In 2004, following a significant decline in the company's financial stability that saw the company default on its municipal property taxes in both Sudbury and Sault Ste. Marie, the company was purchased by an investment group led by Leo Schotte. Schotte hired a veteran of the brewery business in Canada, William Sharpe, as president. In 2005, the company announced a major rebranding effort, retiring many of its old products in favour of more modern brews and brand identities.

==Bankruptcy==
In 2006 questions were raised at Sudbury and Sault Ste. Marie city councils about tax benefits extended to Northern Breweries and whether the brewery was meeting the conditions of the agreement. One of the conditions was increased hiring at the breweries and there was no evidence that this had taken place. In June 2006, Sharpe appeared before Sault Ste. Marie city council and cited poor sales and lack of investor interest as reasons for the downturn in the company's fortunes. By 2006, the brewery was $7 million in debt and had ceased production at the Sudbury facility. Sharpe left the company in July 2006, and by December the company was defunct.

Northern Breweries products are no longer being manufactured. A tax sale of its assets took place in 2009.

==Redevelopment==
The company's facility in Sudbury was acquired in 2010 by Sookram Bus Lines, a local tour and charter bus operator, but owner Druve Sookram put the building back up for sale in 2013 after determining that his plans for the building were not financially feasible.
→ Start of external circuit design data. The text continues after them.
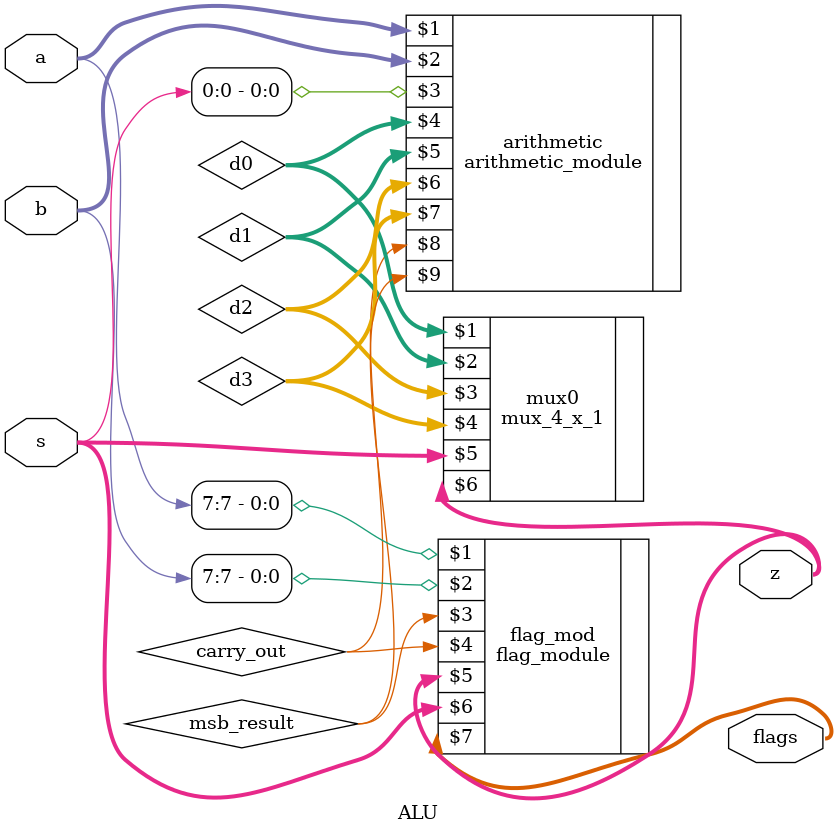
<source format=sv>
module ALU
	#(parameter N = 8)
	(input logic [N - 1 : 0] a, b, input logic [1:0] s, output logic [N - 1 : 0] z, output logic [3:0] flags);
	
	logic [N-1:0] d0, d1, d2, d3;
	logic carry_out, msb_result;
	
	arithmetic_module #(N) arithmetic(a, b, s[0], d0, d1, d2, d3, carry_out, msb_result);
	mux_4_x_1 #(N) mux0(d0, d1, d2, d3, s, z); 
	
	flag_module #(N) flag_mod(a[N - 1], b[N - 1], msb_result, carry_out, z, s, flags);
	
endmodule 
</source>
In June 2014, real estate developer Greg Oldenburg acquired the Sudbury facility, announcing plans to convert the building into a loft condominium development. In November 2016, Oldenburg received rezoning approval from the city's planning department to proceed with his conversion plans.

The facility in Sault Ste. Marie was acquired by Renaissance Place Corporation in 2011, with a mixed condominium and retail project planned for the site, but was damaged by arson in 2013 and has been listed for resale after falling into tax arrears.
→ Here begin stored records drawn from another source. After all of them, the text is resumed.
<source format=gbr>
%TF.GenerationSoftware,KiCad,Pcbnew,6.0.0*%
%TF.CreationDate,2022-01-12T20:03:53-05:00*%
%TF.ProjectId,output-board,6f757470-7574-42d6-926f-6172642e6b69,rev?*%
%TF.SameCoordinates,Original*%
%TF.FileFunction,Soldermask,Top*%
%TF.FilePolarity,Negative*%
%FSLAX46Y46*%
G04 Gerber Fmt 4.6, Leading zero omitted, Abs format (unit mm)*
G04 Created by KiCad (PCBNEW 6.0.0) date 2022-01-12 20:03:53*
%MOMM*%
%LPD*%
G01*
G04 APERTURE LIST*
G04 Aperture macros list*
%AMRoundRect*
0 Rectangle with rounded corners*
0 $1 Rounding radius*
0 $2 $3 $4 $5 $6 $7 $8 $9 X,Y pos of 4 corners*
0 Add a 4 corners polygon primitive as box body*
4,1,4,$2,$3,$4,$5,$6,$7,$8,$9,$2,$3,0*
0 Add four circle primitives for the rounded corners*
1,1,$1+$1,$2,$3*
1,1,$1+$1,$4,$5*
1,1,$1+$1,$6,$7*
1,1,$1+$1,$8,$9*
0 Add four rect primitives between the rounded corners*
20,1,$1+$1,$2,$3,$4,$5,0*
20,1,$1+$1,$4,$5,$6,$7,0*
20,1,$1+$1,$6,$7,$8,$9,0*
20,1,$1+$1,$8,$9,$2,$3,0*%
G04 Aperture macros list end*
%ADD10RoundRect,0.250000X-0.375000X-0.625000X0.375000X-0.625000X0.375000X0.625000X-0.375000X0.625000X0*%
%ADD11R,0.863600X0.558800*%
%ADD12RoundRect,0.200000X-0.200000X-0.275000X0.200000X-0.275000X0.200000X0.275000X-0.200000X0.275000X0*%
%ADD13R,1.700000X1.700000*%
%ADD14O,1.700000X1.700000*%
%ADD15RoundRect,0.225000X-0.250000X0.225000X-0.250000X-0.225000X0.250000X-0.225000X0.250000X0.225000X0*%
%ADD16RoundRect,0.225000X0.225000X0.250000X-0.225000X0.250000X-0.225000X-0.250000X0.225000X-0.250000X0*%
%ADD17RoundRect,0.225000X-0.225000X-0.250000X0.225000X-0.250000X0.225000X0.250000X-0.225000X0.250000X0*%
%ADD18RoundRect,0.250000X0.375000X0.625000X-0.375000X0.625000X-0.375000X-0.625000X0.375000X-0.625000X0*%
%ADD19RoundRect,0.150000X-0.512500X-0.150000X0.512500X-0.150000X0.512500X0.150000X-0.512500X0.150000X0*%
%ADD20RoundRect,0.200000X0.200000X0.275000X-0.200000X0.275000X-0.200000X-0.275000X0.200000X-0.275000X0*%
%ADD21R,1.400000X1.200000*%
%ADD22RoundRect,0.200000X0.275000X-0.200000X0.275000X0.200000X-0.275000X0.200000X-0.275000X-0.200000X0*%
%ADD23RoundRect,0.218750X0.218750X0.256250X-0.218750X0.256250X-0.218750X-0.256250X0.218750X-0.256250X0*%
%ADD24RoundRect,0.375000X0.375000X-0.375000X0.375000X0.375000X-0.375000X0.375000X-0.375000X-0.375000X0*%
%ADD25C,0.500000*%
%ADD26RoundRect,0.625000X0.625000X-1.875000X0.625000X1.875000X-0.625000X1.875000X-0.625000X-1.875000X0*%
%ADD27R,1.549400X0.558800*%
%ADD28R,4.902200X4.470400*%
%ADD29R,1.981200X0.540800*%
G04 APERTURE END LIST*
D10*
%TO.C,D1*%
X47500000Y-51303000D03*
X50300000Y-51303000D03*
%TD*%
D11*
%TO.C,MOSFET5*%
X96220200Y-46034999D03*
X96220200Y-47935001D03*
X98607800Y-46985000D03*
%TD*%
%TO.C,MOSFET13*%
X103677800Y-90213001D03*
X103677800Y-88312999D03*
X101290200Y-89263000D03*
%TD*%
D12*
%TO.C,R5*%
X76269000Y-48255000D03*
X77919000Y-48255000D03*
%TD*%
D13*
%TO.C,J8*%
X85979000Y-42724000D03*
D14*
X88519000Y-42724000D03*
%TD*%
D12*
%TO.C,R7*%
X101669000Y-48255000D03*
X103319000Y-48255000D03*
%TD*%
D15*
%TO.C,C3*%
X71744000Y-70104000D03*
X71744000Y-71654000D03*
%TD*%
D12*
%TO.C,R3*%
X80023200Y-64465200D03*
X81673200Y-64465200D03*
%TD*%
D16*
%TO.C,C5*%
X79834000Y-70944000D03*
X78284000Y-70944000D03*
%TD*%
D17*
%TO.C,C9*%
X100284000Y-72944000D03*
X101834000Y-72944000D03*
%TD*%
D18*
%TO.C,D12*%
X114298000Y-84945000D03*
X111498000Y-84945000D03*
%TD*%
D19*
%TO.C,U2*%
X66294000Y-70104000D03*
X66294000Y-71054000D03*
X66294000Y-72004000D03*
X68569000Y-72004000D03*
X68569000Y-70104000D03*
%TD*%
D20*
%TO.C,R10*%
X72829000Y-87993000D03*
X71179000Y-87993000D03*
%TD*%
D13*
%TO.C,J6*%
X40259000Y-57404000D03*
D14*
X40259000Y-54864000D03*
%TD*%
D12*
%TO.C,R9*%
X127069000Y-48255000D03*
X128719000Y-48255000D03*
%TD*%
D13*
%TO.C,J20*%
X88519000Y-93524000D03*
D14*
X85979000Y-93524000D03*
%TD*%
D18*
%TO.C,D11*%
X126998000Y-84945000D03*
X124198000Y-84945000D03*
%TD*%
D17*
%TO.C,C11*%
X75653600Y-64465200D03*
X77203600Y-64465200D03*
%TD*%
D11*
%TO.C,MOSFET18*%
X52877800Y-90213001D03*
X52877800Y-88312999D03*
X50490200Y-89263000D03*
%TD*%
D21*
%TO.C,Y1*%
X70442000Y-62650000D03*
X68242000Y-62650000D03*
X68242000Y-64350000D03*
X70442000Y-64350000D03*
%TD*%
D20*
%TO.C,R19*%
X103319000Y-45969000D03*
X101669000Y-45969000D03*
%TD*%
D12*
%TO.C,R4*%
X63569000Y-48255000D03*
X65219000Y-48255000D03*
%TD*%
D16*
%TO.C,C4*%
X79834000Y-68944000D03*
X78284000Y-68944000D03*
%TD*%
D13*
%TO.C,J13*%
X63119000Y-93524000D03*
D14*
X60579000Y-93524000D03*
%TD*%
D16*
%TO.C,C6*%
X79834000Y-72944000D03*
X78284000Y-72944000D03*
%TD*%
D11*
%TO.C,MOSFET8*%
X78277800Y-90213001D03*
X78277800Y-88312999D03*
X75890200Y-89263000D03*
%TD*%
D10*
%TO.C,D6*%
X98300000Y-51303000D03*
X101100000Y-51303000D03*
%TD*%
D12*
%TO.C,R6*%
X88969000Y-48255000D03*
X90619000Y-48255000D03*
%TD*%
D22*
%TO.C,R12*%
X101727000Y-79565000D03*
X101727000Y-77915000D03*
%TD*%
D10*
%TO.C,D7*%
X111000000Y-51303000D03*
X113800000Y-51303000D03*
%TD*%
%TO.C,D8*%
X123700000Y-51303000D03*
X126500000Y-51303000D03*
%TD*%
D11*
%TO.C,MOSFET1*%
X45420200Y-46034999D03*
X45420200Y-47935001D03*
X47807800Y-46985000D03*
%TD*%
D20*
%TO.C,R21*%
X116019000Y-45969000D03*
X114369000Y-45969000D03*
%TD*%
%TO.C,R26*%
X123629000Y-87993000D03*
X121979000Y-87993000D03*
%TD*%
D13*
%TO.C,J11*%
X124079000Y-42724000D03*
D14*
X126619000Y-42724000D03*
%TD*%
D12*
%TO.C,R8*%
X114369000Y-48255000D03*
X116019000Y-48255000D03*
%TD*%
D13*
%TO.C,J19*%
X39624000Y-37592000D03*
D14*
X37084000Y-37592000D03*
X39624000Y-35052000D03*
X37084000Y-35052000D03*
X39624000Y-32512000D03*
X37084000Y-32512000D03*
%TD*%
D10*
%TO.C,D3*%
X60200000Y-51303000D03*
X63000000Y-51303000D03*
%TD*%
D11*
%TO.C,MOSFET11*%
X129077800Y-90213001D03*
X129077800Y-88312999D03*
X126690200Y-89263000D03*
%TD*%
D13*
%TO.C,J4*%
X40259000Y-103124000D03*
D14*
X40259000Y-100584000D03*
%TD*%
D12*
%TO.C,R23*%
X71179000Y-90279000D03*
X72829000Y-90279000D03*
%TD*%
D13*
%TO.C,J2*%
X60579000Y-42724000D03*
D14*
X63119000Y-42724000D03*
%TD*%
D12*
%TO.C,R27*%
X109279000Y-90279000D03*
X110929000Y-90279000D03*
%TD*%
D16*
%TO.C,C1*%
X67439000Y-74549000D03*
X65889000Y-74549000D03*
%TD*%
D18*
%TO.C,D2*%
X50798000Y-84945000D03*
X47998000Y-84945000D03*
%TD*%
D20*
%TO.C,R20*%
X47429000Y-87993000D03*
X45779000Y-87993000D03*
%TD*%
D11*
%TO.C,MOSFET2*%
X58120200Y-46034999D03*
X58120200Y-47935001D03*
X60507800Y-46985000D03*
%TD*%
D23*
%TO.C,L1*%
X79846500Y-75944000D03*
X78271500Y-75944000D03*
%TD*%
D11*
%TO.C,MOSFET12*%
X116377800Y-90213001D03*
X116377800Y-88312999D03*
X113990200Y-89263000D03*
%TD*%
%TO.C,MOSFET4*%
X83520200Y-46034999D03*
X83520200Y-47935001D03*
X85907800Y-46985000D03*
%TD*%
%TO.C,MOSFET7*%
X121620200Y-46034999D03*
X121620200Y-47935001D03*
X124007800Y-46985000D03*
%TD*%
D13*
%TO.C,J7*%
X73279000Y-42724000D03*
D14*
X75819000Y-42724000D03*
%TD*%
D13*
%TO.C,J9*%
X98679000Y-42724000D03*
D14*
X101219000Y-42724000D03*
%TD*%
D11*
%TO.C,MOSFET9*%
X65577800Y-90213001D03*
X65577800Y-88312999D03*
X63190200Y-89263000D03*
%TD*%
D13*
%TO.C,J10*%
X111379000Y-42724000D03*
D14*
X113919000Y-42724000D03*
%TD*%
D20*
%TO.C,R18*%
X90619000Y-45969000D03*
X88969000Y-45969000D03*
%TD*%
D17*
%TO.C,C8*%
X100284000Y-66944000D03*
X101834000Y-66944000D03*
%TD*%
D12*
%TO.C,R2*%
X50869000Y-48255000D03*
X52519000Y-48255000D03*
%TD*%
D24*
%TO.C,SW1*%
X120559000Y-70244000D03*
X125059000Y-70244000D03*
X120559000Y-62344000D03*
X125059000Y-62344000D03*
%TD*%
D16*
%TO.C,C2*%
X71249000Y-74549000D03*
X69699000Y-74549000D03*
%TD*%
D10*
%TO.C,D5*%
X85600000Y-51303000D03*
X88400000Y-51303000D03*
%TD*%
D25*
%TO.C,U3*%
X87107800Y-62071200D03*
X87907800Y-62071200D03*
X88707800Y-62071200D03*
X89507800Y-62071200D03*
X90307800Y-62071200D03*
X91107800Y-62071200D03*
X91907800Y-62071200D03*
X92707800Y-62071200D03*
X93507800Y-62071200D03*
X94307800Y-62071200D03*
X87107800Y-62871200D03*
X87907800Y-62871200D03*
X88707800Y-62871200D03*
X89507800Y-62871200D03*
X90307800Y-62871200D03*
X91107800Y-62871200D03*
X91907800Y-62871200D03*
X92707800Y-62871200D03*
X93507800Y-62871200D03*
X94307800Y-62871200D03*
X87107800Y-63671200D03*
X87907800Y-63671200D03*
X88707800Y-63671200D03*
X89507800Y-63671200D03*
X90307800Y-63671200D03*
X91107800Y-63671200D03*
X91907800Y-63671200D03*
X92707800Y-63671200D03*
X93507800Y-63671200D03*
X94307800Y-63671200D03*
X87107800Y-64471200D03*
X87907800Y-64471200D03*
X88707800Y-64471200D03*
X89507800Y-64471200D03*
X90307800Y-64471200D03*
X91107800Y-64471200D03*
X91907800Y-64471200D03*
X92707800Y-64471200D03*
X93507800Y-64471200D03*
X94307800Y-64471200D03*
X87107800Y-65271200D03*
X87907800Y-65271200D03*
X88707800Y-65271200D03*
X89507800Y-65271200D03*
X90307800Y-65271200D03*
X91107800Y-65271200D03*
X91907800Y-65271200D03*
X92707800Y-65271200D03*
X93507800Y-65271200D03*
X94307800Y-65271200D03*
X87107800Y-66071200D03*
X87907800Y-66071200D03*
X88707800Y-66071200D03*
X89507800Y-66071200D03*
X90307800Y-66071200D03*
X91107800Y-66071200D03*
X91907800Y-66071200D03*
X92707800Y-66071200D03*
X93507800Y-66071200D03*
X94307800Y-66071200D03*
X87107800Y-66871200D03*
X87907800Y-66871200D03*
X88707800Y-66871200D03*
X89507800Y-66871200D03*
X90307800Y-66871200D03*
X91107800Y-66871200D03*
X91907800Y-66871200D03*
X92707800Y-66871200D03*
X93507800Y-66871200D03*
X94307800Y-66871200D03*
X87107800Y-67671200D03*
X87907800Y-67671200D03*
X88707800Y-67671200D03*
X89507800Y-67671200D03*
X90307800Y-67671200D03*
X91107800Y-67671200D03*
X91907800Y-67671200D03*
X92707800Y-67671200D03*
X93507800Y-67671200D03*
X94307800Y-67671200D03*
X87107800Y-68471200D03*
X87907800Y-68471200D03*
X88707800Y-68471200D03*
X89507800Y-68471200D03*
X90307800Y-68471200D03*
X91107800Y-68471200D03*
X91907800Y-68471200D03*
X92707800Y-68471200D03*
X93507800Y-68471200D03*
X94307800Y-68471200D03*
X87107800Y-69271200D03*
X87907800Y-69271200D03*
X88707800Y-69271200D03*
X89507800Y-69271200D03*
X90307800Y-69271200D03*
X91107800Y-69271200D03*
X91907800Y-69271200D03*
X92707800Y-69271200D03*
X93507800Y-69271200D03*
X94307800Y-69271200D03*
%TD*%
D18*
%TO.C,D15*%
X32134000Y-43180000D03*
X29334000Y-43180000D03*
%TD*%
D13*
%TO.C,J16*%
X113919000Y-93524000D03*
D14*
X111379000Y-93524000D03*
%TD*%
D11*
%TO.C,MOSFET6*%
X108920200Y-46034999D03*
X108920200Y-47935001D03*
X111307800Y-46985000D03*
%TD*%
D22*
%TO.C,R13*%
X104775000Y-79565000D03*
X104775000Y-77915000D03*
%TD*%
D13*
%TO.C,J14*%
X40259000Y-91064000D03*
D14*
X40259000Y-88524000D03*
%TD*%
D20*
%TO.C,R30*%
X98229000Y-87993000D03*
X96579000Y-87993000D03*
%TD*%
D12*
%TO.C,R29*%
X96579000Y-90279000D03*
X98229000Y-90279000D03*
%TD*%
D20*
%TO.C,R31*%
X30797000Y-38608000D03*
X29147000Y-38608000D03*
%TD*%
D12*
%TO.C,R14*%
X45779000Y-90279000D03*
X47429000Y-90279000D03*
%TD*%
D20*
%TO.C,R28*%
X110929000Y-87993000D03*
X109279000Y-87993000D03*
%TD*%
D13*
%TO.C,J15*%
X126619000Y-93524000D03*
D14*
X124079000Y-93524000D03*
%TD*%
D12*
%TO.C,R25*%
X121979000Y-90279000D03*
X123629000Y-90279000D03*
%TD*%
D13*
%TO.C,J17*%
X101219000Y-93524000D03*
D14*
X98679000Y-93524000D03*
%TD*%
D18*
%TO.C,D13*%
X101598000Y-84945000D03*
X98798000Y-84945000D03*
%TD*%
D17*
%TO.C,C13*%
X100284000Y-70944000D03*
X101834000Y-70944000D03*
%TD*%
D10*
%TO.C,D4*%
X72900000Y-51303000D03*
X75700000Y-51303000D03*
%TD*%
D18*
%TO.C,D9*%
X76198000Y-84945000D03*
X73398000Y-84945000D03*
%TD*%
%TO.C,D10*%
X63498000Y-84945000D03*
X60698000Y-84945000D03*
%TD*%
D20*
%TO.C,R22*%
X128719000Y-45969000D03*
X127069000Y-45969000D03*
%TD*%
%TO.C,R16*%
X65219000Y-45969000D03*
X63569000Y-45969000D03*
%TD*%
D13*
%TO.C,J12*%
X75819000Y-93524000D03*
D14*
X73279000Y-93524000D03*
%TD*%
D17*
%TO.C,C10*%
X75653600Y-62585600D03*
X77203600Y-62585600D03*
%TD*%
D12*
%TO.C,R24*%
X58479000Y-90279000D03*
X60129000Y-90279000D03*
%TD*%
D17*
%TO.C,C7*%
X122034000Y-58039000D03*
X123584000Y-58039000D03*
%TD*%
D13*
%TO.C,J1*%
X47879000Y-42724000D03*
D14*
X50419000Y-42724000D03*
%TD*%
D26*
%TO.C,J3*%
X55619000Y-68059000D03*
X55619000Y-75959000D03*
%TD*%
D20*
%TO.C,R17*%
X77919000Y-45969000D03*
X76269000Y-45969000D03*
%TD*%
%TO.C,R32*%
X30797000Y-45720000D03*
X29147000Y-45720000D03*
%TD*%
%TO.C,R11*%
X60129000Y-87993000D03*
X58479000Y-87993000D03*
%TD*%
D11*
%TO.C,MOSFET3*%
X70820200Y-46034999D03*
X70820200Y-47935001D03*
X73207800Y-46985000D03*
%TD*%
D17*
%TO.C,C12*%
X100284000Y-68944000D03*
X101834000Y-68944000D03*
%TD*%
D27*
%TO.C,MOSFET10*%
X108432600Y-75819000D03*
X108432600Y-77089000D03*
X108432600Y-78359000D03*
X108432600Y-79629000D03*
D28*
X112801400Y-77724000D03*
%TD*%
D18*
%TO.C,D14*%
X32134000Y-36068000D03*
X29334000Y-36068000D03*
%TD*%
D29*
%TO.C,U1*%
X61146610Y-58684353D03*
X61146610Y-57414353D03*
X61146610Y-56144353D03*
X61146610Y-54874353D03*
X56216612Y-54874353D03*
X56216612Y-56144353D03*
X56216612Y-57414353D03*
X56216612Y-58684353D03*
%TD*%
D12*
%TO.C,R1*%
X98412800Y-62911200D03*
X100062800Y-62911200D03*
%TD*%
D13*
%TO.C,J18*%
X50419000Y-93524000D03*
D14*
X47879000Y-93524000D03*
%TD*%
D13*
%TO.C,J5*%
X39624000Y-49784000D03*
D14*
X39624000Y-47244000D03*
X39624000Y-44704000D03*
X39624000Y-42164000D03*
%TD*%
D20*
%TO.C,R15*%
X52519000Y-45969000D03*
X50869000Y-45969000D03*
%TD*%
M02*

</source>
New microbrewery companies have been established in both cities since Northern Breweries' demise, with Stack Brewing launched in Sudbury in 2013, OutSpoken Brewing launched in Sault Ste. Marie in 2014 and Northern Superior Brewing launched in Sault Ste. Marie in 2015. The website, www.northernbreweries.com, is currently owned by Virtual Sales Partners.

In April 2025, the Sudbury building was purchased by the owners of Wacky Wings, a downtown restaurant that had been forced to relocate due to the Sudbury Arena redevelopment project. A portion of the complex is slated to reopen in 2026 as the new location of Wacky Wings, with redevelopment plans for the rest of the building to be announced in the future.